Hermosisima, Jr., J., on leave.
[1] Rollo, 44-50. Per Hofileña, H., J., Ramirez, P., and Garcia, C., JJ., concurring.
[2] Id., 51-56. Per Judge Norberto C. Ponce.
[3] Rollo, 45-48.
[4] Rollo, 55-56.
[5] Rollo, 48-49.
[6] Rollo, 49-50.
[7] Rollo, 13-14.
[8] Id., 22.
[9] 42 Phil. 3 [1921].
[10] Supra, at pages 6-7, 9-10. See BPI Credit Corp. vs. Court of Appeals, 204 SCRA 601 [1991].
[11] Rollo, 54.
[12] See Bachrach Motor Co. vs. Summers, supra note 9; BPI Credit Corp. vs. Court of Appeals, supra note 10.
[13] Black's Law Dictionary 693 (6th ed. 1990).
[14] Abando vs. Lozada, 178 SCRA 509 [1989]; Farolan vs. Solmac Marketing Corp., 195 SCRA 168 [1991].
[15] Rollo, 76-77.
[16] Petition, 24; Id., 33; Memorandum, 19; Id., 121.

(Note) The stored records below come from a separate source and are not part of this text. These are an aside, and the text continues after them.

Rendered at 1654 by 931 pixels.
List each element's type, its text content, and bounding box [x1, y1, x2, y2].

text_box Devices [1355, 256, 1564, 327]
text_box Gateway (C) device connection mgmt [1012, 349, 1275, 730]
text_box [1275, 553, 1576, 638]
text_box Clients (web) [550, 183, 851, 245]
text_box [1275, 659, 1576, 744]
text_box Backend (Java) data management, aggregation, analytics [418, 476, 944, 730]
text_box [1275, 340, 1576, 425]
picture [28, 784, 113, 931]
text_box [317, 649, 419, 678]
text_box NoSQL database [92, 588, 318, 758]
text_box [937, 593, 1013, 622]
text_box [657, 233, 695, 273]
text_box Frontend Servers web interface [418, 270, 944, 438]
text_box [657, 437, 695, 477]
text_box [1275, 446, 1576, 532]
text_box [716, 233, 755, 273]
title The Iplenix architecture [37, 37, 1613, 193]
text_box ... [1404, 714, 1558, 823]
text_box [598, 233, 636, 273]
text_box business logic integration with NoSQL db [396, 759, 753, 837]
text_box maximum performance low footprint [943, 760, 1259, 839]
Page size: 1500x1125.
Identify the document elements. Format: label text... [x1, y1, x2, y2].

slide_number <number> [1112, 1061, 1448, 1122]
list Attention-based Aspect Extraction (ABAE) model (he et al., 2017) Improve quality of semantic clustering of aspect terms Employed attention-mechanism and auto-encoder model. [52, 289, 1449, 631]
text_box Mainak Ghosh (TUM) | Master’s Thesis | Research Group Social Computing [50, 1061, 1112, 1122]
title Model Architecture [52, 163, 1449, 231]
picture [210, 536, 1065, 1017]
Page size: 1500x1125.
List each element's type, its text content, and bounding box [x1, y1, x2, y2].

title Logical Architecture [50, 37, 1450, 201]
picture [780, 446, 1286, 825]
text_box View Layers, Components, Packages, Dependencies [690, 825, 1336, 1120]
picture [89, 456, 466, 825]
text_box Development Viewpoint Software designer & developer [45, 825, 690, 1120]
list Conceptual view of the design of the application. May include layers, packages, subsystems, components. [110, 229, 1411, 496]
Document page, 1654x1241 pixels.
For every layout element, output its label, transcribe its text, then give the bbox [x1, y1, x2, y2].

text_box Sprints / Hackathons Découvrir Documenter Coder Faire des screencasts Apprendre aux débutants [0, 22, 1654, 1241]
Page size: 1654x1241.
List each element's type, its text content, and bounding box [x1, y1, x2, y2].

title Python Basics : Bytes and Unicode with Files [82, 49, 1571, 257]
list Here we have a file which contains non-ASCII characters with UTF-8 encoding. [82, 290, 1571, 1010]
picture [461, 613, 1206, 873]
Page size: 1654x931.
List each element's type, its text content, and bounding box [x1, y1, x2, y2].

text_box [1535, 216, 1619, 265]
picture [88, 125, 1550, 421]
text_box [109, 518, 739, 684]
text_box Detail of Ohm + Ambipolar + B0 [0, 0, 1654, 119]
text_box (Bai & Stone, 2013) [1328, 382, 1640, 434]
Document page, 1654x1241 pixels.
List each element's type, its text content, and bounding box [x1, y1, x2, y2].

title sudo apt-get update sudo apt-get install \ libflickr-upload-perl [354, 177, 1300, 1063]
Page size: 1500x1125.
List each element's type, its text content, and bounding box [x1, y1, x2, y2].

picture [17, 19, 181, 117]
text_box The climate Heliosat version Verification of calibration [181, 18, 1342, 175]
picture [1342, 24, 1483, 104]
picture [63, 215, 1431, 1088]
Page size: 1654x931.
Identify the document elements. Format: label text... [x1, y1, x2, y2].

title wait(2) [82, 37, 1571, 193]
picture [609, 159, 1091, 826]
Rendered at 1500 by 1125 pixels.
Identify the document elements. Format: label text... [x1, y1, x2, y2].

[17] RTC Decision, 3-4; Rollo, 53-54.
[18] Id.; Id.
[19] Article 20 does not apply in this case for it refers to acts that are contrary to law, but there is no allegation, proof, or finding that the petitioner's actions were contrary to any provision of the law.
[20] Espiritu vs. Court of Appeals, 137 SCRA 50 [1985]; PNB vs. Court of Appeals, 159 SCRA 433 [1988]; Ilocos Norte Electric Co. vs. Court of Appeals, 179 SCRA 5 [1989]; Castillo vs. Court of Appeals, 205 SCRA 529 [1992].